Qualche volta quando comincia a parlare lo fa dal nulla,
dopo che abbiamo preso a camminare da un quarto d'ora o giù
di lì,
quando io sono talmente perso nei miei pensieri da non accorgermi
neanche degli sguardi che gli altri ci lanciano, chi riconoscendoci,
chi ridendo dei nostri capelli, così sobbalzo.
–
Sai Jack, mi fa strano pensare ai nostri fan –
mormora, alzando lo sguardo al cielo per concedersi un sorriso placido.
–
Come mai? Direi che ce li meritiamo, siamo grandiosi –
ribatto, facendolo scuotere la testa con una risata trattenuta.
–
No, scemo, non intendo quello –
sottolinea.
–
Cosa intendi allora? –
domando, fermandomi davanti a una libreria a cielo aperto.
–
Voglio dire che è strano che ci amino così tanto,
se fossimo persone
qualunque probabilmente non ci cagherebbero di striscio o penserebbero
che siamo dei maniaci depravati
– comincia, girandosi a guardarmi nel pronunciare 'maniaci'.
–
Sbaglio o avevamo un discreto successo con il gentil sesso anche quando
eravamo persone comuni? –
gli ricordo.
–
Tu di sicuro, sei sempre stato una calamita per donne –
scherza punzecchiandomi con un dito.
Oddio che fossette carine che ha.
–
Anche tu eri un bel latin lover, eh –
controbatto, cercando di sminuirmi.
–
Hai detto bene, ero. Adesso non piaccio più a nessuno –
ride, scorrendo le dita su una copertina a caso. Prendo in mano un
libro senza pensarci e glielo mostro, lui si gira soprappensiero e
sussulta nel leggerlo. 'A me molto'. Non credo che i suoi occhi
sbarrati si riferiscano al titolo assurdo del volume e mi sento morire.

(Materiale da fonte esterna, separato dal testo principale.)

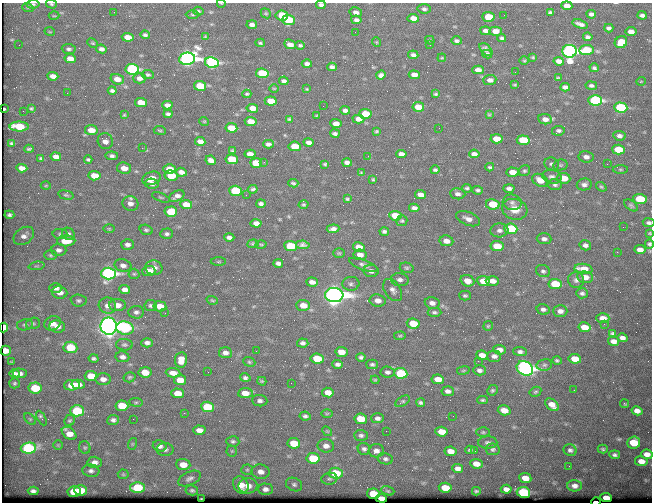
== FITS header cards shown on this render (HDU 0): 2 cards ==
NAXIS1  =                  650 / Width of table row in bytes
NAXIS2  =                  500 / Number of rows in table

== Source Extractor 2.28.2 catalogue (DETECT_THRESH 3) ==
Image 650 x 500 px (HDU 0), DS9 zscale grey, 1 PNG px = 1 image px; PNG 654 x 504 px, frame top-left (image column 1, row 500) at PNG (2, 3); each listed source drawn as its Kron ellipse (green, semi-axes under 4 px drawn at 4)
Background 403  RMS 1.7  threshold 5.13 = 3 sigma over >= 5 px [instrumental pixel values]
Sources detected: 433; all 433 listed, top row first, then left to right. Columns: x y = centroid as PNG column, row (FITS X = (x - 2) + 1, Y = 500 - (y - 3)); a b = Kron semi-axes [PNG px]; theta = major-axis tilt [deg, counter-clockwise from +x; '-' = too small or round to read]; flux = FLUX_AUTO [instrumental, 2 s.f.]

Non gli piaccio. Il suo sguardo sgomento si fa insostenibile e abbasso
gli occhi, fissando il marciapiede così intensamente che se
avessi avuto dei superpoteri qualsiasi ora sarebbe sciolto e la gente
si sarebbe fermata a guardare, sbalordita e spaesata dal risultato. Per
la prima volta da anni, ho paura. Una paura arcana, pesante, che vorrei
non aver mai provato.
Rimane in silenzio, ma sento il suo sguardo bruciare contro la mia
pelle. Rimetto a posto il libro e riprendo a camminare, senza voler
affrontare la sua reazione. Ho come l'impressione che non
risponderà presto, e la cosa mi fa sentire come se tutte le
mie budella fossero state sostituite con dell'acido abbastanza potente
da corrodermi lo stomaco ma troppo lento perché qualcuno non
se ne accorga prima e mi salvi dalla morte, e fa schifo. Fa
così schifo che non ho neanche la forza di fermarmi e
piangere, così continuo a camminare, avvertendo la sua
presenza dietro di me, confusa e spezzata dalla sorpresa, e tengo lo
sguardo fisso, troppo stordito per osare un qualsiasi altro movimento.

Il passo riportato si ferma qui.